Records from a data source ▸
Segment Open

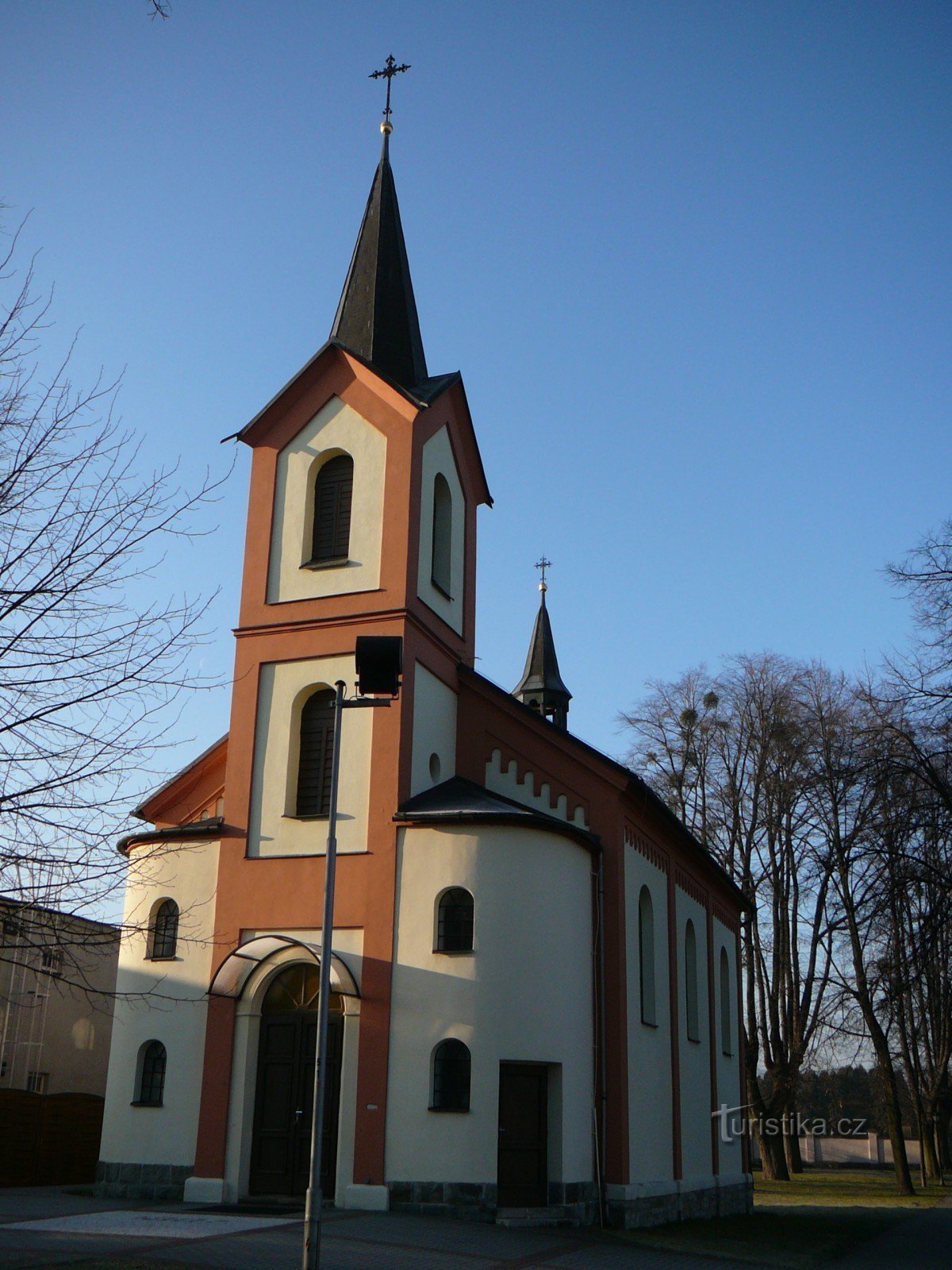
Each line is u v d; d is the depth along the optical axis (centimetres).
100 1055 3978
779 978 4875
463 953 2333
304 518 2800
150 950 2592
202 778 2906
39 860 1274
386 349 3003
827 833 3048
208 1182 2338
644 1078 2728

Segment Closed
Segment Open

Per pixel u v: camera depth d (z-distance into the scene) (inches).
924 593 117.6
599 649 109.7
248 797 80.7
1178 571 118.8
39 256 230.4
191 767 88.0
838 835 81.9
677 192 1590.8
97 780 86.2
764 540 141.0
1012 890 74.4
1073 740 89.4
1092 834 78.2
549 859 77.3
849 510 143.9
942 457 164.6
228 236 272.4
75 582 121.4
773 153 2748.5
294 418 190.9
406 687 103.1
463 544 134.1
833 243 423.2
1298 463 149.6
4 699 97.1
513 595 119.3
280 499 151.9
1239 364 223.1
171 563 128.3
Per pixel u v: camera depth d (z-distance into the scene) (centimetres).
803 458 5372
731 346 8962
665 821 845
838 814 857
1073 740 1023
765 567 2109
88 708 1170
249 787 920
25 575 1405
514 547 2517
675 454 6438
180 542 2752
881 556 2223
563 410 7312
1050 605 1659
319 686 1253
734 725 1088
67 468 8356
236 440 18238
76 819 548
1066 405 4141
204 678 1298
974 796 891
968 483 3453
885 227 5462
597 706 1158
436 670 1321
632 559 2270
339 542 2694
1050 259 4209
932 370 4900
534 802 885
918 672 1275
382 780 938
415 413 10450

Segment Closed

Work task ▸ The output should be exactly the lines above from the line containing "1073 740 89.4" to the line containing "415 413 10450", inclusive, with no other lines.

Answer to the exercise ▸
1073 740 89.4
1092 834 78.2
549 859 77.3
849 510 143.9
942 457 164.6
228 236 272.4
75 582 121.4
773 153 2748.5
294 418 190.9
406 687 103.1
463 544 134.1
833 243 423.2
1298 463 149.6
4 699 97.1
513 595 119.3
280 499 151.9
1239 364 223.1
171 563 128.3
Per pixel u v: camera depth d (z-distance into the scene) (centimetres).
803 458 5372
731 346 8962
665 821 845
838 814 857
1073 740 1023
765 567 2109
88 708 1170
249 787 920
25 575 1405
514 547 2517
675 454 6438
180 542 2752
881 556 2223
563 410 7312
1050 605 1659
319 686 1253
734 725 1088
67 468 8356
236 440 18238
76 819 548
1066 405 4141
204 678 1298
974 796 891
968 483 3453
885 227 5462
597 706 1158
436 670 1321
632 559 2270
339 542 2694
1050 259 4209
932 370 4900
534 802 885
918 672 1275
382 780 938
415 413 10450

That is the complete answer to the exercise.